"Les Vampires" ou "Ne jamais se fier aux apparences"
Critique tirée du livre " 1001 films à voir avant de mourir".
On a dit que ce film légendaire était une pierre blanche dans l'Histoire du feuilleton, un précurseur de l'esthétique de la profondeur de champ que Renoir et Welles développeront plus tard, et un proche cousin du mouvement surréaliste. Mais c'est dans la genèse du film policier qu'il jouera un rôle fondamental. Il se présente comme un ensemble de dix chapitres vaguement reliés les uns aux autres, de longueur très variable, et sortis à intervalles irréguliers: sa place se trouve quelque part entre la série et le feuilleton. L'intrigue, alambiquée et souvent incohérente, tourne autour d'une bande de flamboyants criminels, les Vampires, et de leur adversaire, l'intrépide reporter Philippe Gérande.
Les Vampires, maîtres des déguisements qui portent souvent des cagoules et des justaucorps noirs pour commettre leurs crimes, sont dirigés par quatre Grands Vampires. Ils sont fidèlement servis par la vamp Irma Vep (anagramme de vampire), qui constitue le coeur et l'âme du gang, et d'ailleurs du film tout entier. Incarnée avec une voluptueuse énergie par Musidora, dont ce rôle fera d'elle une star, Irma est le personnage le plus intéressant, surpassant de loin Guérande, le héros insipide, et son remarquable faire-valoir comique Mazamette. Son charisme atténue l'opposition du bien et du mal et contribue à la tonalité quelque peu amorale du film, effet renforcé par la manière dont les bons et les méchants usent souvent des mêmes stratagèmes et fourberies, et à la fin (Spoil d'une ligne!) par le massacre inquiétant et féroce des Vampires.
A l'instar des histoires de détective et des films à base de maisons hantées, Les Vampires crée un monde apparemment cohérent dominé par l'ordre bourgeois, tout en en sapant les fondements. Les planchers et les murs des châteaux et des hôtels sont percés de portes dérobées et de panneaux secrets. De vastes cheminées servent de voies d'accès aux assassins et aux voleurs qui courent sur les toits de Paris et montent et descendent le long des gouttières comme des singes. Des passagers clandestins montent sur les taxis, qui possèdent des faux planchers pour éjecter des fugitifs au dessus des bouches d'égout. Le héros peu méfiant sort la tête de la fenêtre de son appartement situé en haut d'un immeuble. Il se retrouve étranglé par un câble qu'on manipule d'en bas. On le descend jusqu'à la rue, on le fourre dan s un grand panier, et il est embarqué dans une voiture.

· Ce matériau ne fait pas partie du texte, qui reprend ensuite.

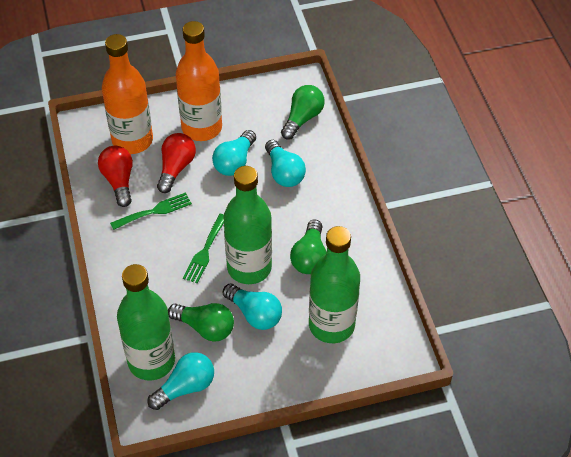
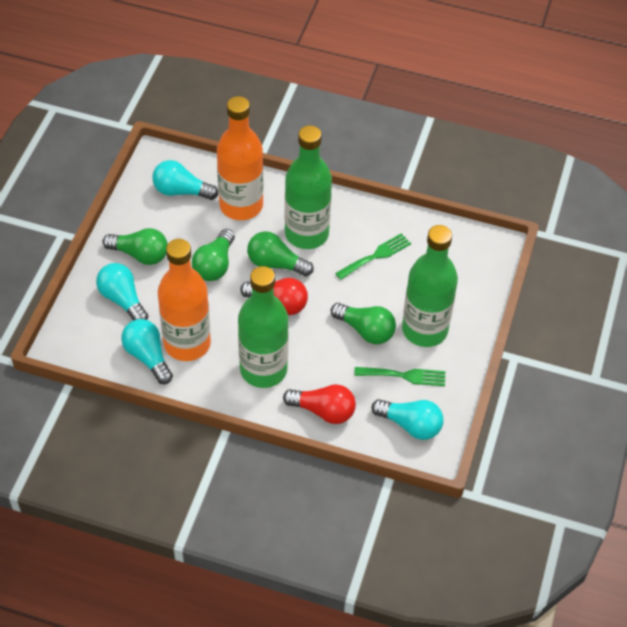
green light bulb: 3 -> 4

Dans une autre séquence, un mur avec une cheminée s'ouvre pour laisser passer un gros canon qui glisse jusqu'à la fenêtre et tire des obus vers le cabaret voisin!
Pour renforcer cette atmosphère d'instabilité fantasque, l'intrigue est construite autour d'une série de coups de théâtre justifiés par les apparences trompeuses: des "morts" reviennent à la vie, des piliers de la société (juge, policier...) s'avères des Vampires, tandis que des Vampires s'avèrent des représentants de la loi infiltrés. C'est le talent de Feuillarde pour créer, sur une grande échelle, un monde double, à la fois pesant et onirique, familier et terriblement bizarre, qui sera d'une importance cruciale pour l'évolution du film à suspense, et qui désigne Les Vampires comme un pionnier du genre.